No entanto, isto ainda não confirma uma inversão de tendência mais ampla. A realização de lucros surgiu assim que os preços atingiram esta zona de resistência técnica, sugerindo que os investidores continuam cautelosos quanto à possibilidade de um avanço geopolítico. Os mercados já reagiram a notícias semelhantes muitas vezes anteriormente, razão pela qual alguns participantes ainda encaram o movimento atual como uma recuperação de curto prazo, em vez do início de uma tendência de alta sustentável.
No curto prazo, a MME de 50 dias continua a ser um nível de resistência fundamental.
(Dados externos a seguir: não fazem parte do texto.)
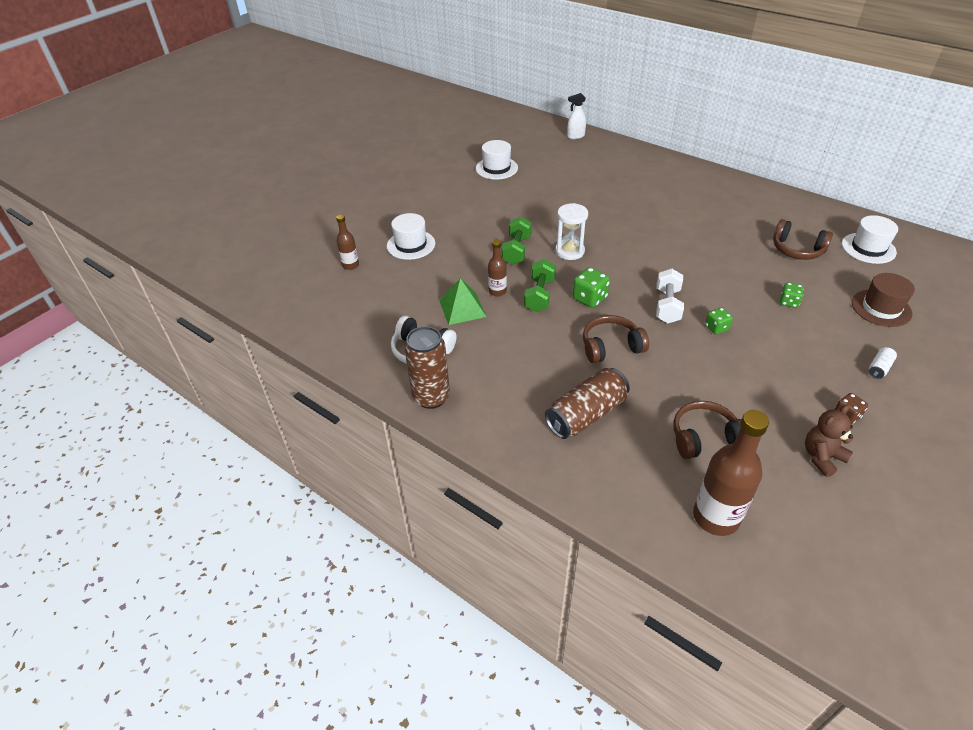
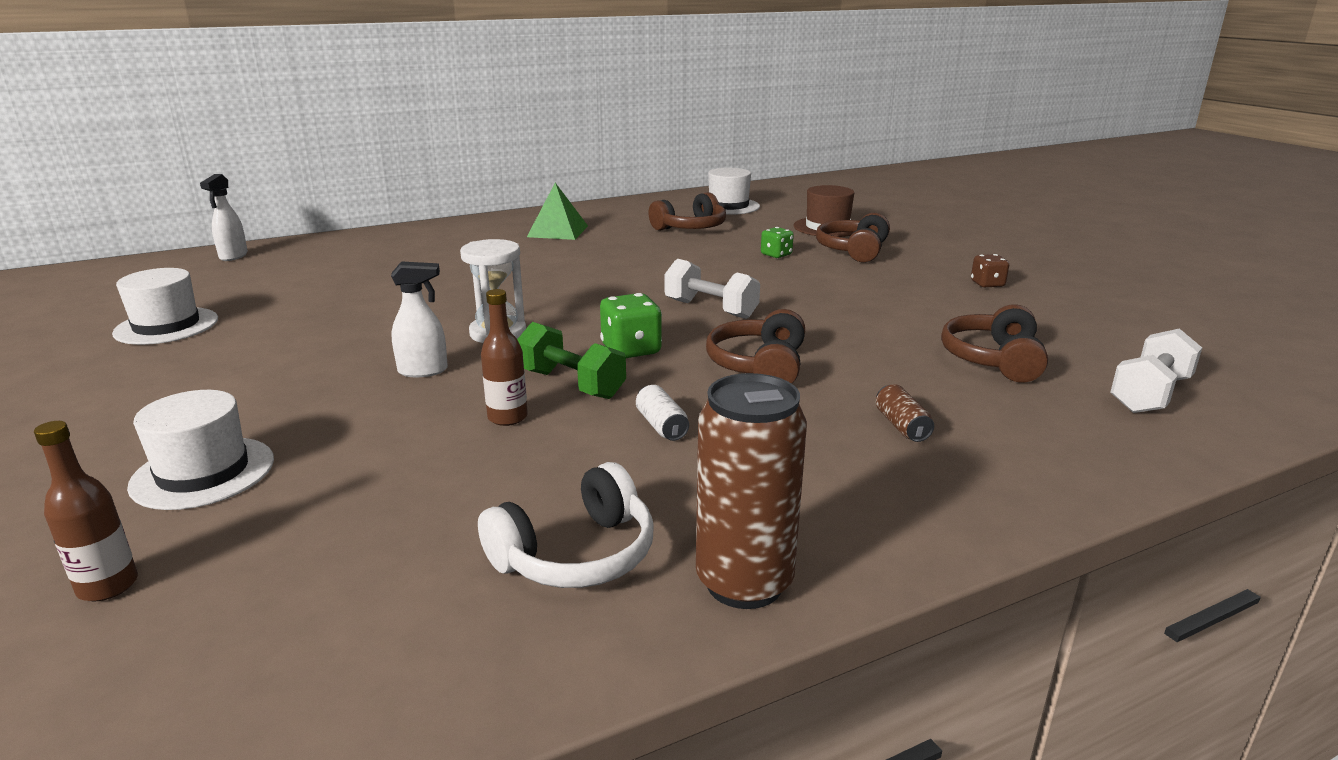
camera: 65 degrees left, 20 degrees down
(462, 308) = (505, 466): green pyramid -> green pyramid (558, 231)
(516, 250) = (423, 371): green dumbbell -> white spray bottle
(586, 414) = (901, 426): brown can -> brown can, size x0.45
(716, 328) = (785, 297): green dice -> none
(716, 517) = (1150, 395): brown bottle -> white dumbbell
(822, 457) = (1051, 312): brown teddy bear -> none
(841, 334) = (853, 250): none -> brown headphones
(879, 368) = (919, 252): white can -> white can (661, 426)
Uma quebra sustentada acima desta zona poderia melhorar as perspetivas técnicas do ouro e apoiar um maior impulso de alta. Por outro lado, qualquer deterioração da situação no Médio Oriente poderia aumentar rapidamente a volatilidade e empurrar os preços de volta para a zona dos 4.600 dólares. Por enquanto, o mercado do ouro continua altamente sensível às taxas de rendimento dos títulos do Tesouro, aos movimentos do dólar americano e às notícias geopolíticas provenientes do Médio Oriente.